Prochainement, des ateliers pédagogiques vont être mis en place par des services mandatés par l’ASE et ainsi assurer un soutien scolaire jusqu’à la fin de la crise. Pas plus de deux ou trois enfants du même niveau, encadrés par un éducateur spécialisé, et dans des conditions respectant les normes sanitaires.
"D’autres ateliers prendront également la forme de visio-conférences. Ce sont des outils peu utilisés en protection de l’enfance et nous souhaitons le développer un maximum pour maintenir au mieux le contact", ajoute Jeanne Clavel.
D’autre part, le département l’assure, pendant le confinement les 12 000 enfants accompagnés par l’ASE en Gironde sont suivis au téléphone par les services sociaux et pour les cas jugés plus difficiles, les éducateurs se déplacent directement au domicile familial.

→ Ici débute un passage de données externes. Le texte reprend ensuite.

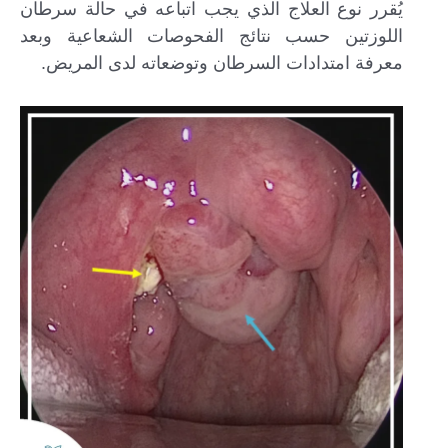
يُقرر نوع العلاج الذي يجب اتباعه في حالة سرطان
اللوزتين حسب نتائج الفحوصات الشعاعية وبعد
معرفة امتدادات السرطان وتوضعاته لدى المريض.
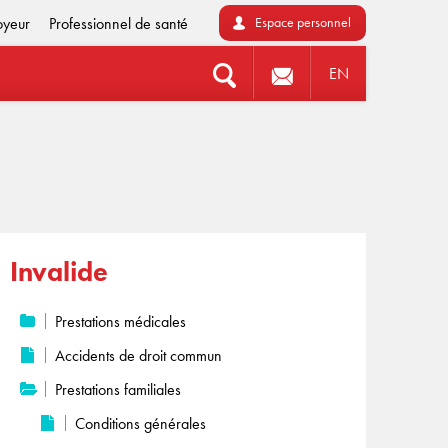
oyeur
Professionnel de santé
Espace personnel
EN
Invalide
Prestations médicales
Accidents de droit commun
Prestations familiales
Conditions générales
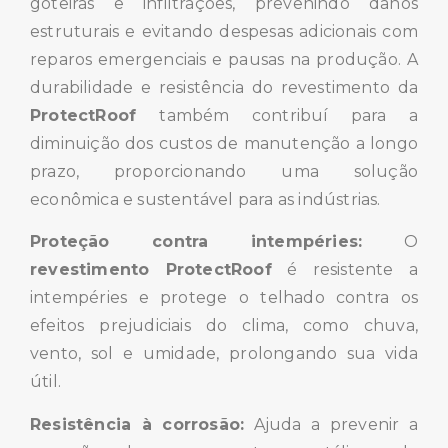
goteiras e infiltrações, prevenindo danos
estruturais e evitando despesas adicionais com
reparos emergenciais e pausas na produção. A
durabilidade e resistência do revestimento da
ProtectRoof
também contribuí para a
diminuição dos custos de manutenção a longo
prazo, proporcionando uma solução
econômica e sustentável para as indústrias.
Proteção contra intempéries:
O
revestimento ProtectRoof
é resistente a
intempéries e protege o telhado contra os
efeitos prejudiciais do clima, como chuva,
vento, sol e umidade, prolongando sua vida
útil.
Resistência à corrosão:
Ajuda a prevenir a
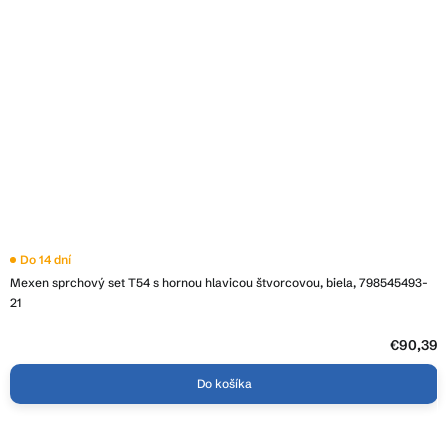
Do 14 dní
Mexen sprchový set T54 s hornou hlavicou štvorcovou, biela, 798545493-
21
€90,39
Do košíka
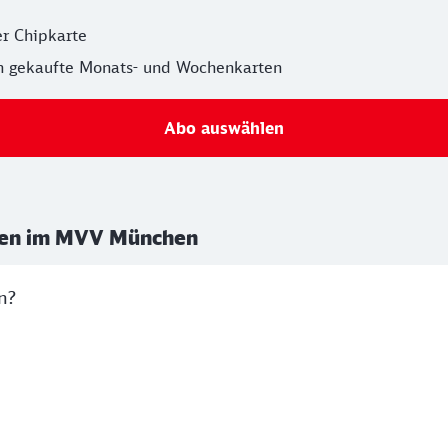
er Chipkarte
ln gekaufte Monats- und Wochenkarten
Abo auswählen
oten im MVV München
n?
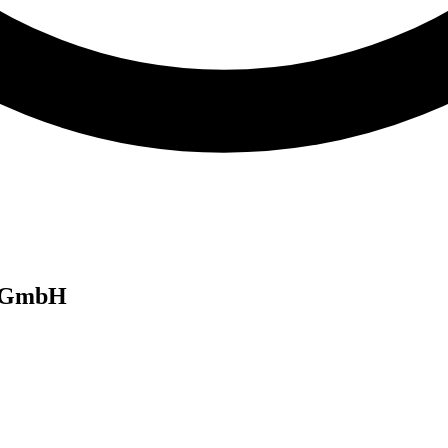
g GmbH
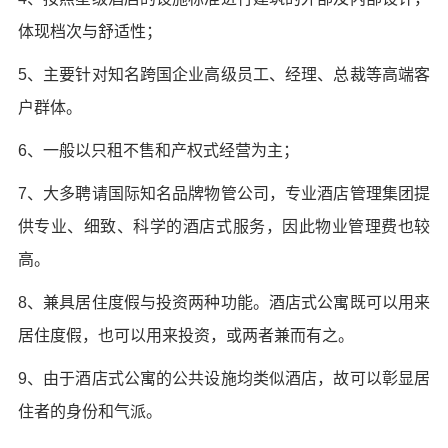
体现档次与舒适性；
5、主要针对知名跨国企业高级员工、经理、总裁等高端客
户群体。
6、一般以只租不售和产权式经营为主；
7、大多聘请国际知名品牌物管公司，专业酒店管理集团提
供专业、细致、科学的酒店式服务，因此物业管理费也较
高。
8、兼具居住度假与投资两种功能。酒店式公寓既可以用来
居住度假，也可以用来投资，或两者兼而有之。
9、由于酒店式公寓的公共设施均类似酒店，故可以彰显居
住者的身份和气派。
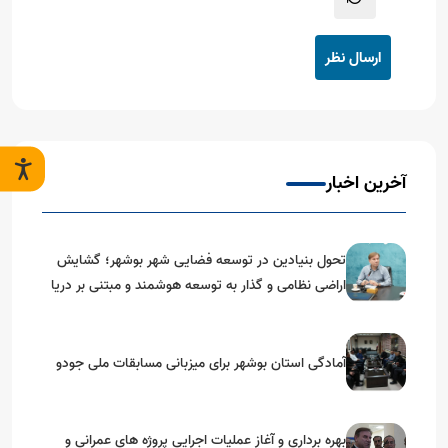
ارسال نظر
آخرین اخبار
تحول بنیادین در توسعه فضایی شهر بوشهر؛ گشایش
اراضی نظامی و گذار به توسعه هوشمند و مبتنی بر دریا
آمادگی استان بوشهر برای میزبانی مسابقات ملی جودو
بهره برداری و آغاز عملیات اجرایی پروژه های عمرانی و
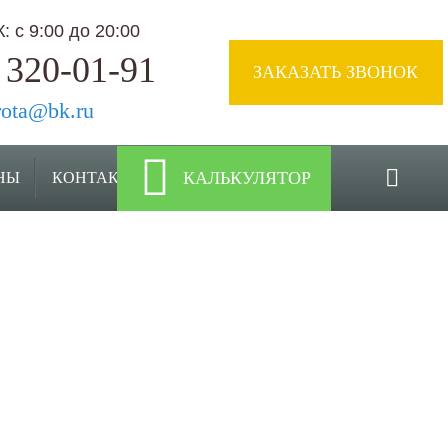
 с 9:00 до 20:00
 320-01-91
ЗАКАЗАТЬ ЗВОНОК
rota@bk.ru
КАЛЬКУЛЯТОР
НЫ
КОНТАКТЫ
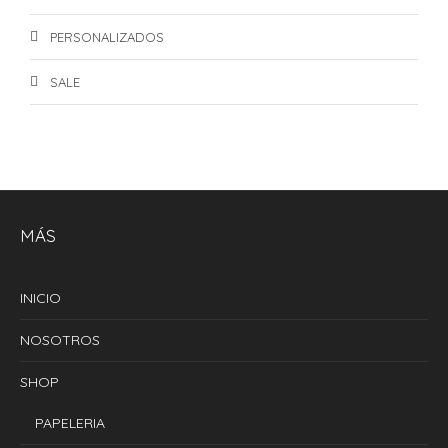
PERSONALIZADOS
SALE
MÁS
INICIO
NOSOTROS
SHOP
PAPELERIA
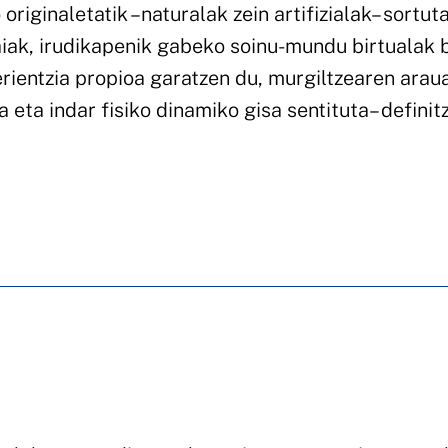
riginaletatik –naturalak zein artifizialak– sortut
aiak, irudikapenik gabeko soinu-mundu birtualak b
erientzia propioa garatzen du, murgiltzearen arau
eta indar fisiko dinamiko gisa sentituta– definit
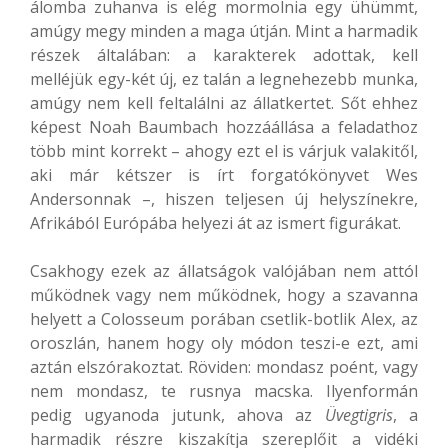
álomba zuhanva is elég mormolnia egy ühümmt,
amúgy megy minden a maga útján. Mint a harmadik
részek általában: a karakterek adottak, kell
melléjük egy-két új, ez talán a legnehezebb munka,
amúgy nem kell feltalálni az állatkertet. Sőt ehhez
képest Noah Baumbach hozzáállása a feladathoz
több mint korrekt – ahogy ezt el is várjuk valakitől,
aki már kétszer is írt forgatókönyvet Wes
Andersonnak –, hiszen teljesen új helyszínekre,
Afrikából Európába helyezi át az ismert figurákat.
Csakhogy ezek az állatságok valójában nem attól
működnek vagy nem működnek, hogy a szavanna
helyett a Colosseum porában csetlik-botlik Alex, az
oroszlán, hanem hogy oly módon teszi-e ezt, ami
aztán elszórakoztat. Röviden: mondasz poént, vagy
nem mondasz, te rusnya macska. Ilyenformán
pedig ugyanoda jutunk, ahova az
Üvegtigris
, a
harmadik részre kiszakítja szereplőit a vidéki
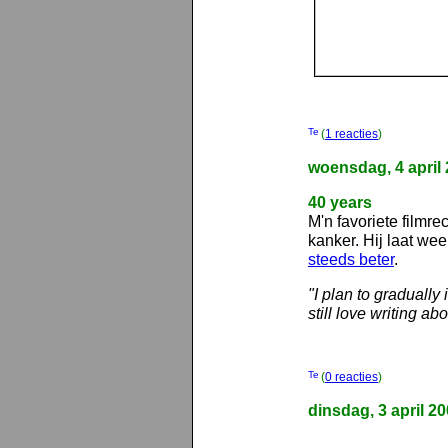
(
1 reacties
)
woensdag, 4 april
40 years
M'n favoriete filmre
kanker. Hij laat we
steeds beter
.
"I plan to gradually
still love writing a
(
0 reacties
)
dinsdag, 3 april 2
..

#CORONAVIRUS #COVID19 | Que faire si je suis témoin de violences faites à un enfant ? Que se passe-t-il quand on appelle le 119 ? J’ai besoin d’aide en tant que parent, vers qui puis-je me tourner ?@AdrienTaquet répond à vos questions #EnfanceEnDanger pic.twitter.com/e7kX0LCvrd
— Gouvernement (@gouvernementFR) April 17, 2020
Pour les autres, ceux non recensés auprès des services sociaux, difficile de penser à des solutions, comme les points d’accueil d’urgence dans les grandes surfaces pour signaler les violences conjugales. Pour les enfants, la prévention semble être le maître mot.
"Nous mettons en place des campagnes pour le numéro d’urgence. Il n’apparaît pas sur la facture téléphonique, ce qui permet aux enfants de ne pas avoir peur. Puis nous militons également auprès des voisins en leur rappelant que le signalement est un acte citoyen fondamental et qu’il ne s’agit en aucun cas d’une délation", rappelle Emmanuelle Ajon, vice-présidente du département de la Gironde chargée de la protection de l’enfance.
Aujourd’hui, les huit juges pour enfants de Bordeaux prennent chacun en charge presque deux fois plus de dossiers que la moyenne nationale, estimée à 350 dossiers. Une surcharge qu’un neuvième juge viendra dès septembre prochain, tenter d’alléger.